With no exposure or mentors in the medical field, she decided to apply to work in an emergency department as a tech. But in order to do so, she needed to become an EMT.
“A college classmate – James Boffa, now a surgeon – had taken the same course at College of DuPage,” she said. “While teaching college chemistry, I completed the program, and my instructors were Brian Pepich and Tim Caldwell, who just retired from COD. I was then able to work as an ED tech, which gave me the exposure to the medical field that I had been wanting.”
Phillips finished medical school and selected a residency specializing in emergency medicine. She has worked as an attending emergency medicine physician since 1993 and currently is the Medical Director of EMSS and Emergency Preparedness for Advocate Good Samaritan Hospital. The hospital has a large EMS system and a paramedic training program in affiliation with COD, as well as the affiliation with COD’s EMT-B class. Phillips trains paramedics and supervises the critical care paramedic team at Good Samaritan.
“I am enjoying where I am now, but I am always looking for ways to improve pre-hospital EMS care with innovative programs,” she said. “I enjoy working with numerous talented people in the field and hope to continue teaching as well.”
She recently finished her term as president of the Illinois College of Emergency Physicians, and she remains on its Board of Directors. She is currently on an Illinois legislative task force for Mobile Integrated health using paramedics.
Phillips believes the EMT program at College of DuPage provides the ideal glimpse into healthcare and is a stepping stone to several career options. The natural progression for students who excel in the EMT program is to take the Paramedic curriculum.
“You also can immediately work for an EMS provider that utilizes EMT-B personnel for patient care on their ambulance service or fire department. It can be a stand-alone capability or a complement to another role, most often within fire service,” she said. “Everyone has to start somewhere, and if you aren’t sure what direction you want to go in, sample some small opportunities first.
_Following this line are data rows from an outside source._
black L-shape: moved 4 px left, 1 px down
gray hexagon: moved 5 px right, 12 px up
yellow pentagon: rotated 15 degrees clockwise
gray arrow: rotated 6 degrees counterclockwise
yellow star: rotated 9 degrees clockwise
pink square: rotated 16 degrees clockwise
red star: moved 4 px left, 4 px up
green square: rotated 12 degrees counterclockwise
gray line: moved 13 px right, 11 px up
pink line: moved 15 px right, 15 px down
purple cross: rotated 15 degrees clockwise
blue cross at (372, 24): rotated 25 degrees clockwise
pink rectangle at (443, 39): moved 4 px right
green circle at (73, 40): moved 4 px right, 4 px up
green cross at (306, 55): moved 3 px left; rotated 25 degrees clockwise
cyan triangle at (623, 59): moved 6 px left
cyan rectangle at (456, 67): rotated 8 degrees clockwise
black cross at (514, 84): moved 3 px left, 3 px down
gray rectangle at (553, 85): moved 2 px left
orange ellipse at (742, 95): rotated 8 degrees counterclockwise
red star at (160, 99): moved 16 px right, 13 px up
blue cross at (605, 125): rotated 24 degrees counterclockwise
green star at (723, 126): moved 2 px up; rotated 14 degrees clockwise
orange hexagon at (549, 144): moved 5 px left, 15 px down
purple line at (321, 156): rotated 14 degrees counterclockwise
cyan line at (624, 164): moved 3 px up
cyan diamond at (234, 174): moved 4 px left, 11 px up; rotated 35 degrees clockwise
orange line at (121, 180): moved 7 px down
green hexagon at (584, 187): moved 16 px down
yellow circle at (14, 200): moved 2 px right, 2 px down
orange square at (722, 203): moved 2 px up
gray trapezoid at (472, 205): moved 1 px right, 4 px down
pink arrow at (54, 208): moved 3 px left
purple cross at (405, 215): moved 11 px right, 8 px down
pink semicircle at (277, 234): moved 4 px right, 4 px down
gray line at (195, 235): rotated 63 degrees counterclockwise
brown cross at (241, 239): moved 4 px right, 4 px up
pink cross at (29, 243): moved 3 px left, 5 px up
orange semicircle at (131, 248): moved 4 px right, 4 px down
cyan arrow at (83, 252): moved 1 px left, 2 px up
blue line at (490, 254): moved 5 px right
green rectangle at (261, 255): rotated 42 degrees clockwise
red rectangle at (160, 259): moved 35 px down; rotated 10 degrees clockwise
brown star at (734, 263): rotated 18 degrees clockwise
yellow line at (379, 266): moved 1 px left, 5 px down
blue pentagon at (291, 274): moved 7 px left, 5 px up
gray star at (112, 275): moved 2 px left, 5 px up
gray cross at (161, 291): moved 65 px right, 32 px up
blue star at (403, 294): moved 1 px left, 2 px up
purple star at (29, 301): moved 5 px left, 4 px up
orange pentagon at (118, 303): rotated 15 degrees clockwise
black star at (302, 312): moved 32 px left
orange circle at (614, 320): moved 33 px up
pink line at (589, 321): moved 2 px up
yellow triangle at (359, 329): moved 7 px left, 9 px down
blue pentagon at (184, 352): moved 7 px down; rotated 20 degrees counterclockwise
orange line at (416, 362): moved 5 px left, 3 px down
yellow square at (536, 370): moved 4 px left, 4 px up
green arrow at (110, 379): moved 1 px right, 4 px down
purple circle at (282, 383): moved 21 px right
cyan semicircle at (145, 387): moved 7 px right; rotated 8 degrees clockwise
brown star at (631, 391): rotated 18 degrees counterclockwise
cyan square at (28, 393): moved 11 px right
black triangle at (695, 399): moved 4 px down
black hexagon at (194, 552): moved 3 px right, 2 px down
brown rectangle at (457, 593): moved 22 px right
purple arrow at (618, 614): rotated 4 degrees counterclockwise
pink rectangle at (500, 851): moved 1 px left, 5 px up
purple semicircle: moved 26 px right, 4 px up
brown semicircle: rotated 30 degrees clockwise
“Everything in life comes full circle, given time. Some of my early teachers have now been my patients, and some are still my colleagues. Children of my teachers have been my students, my students have become my colleagues, and many of these people have become friends. You never know where you will end up, or by what path, but hopefully you will enjoy the experience and relationships along the way, and some of them will be with you forever.”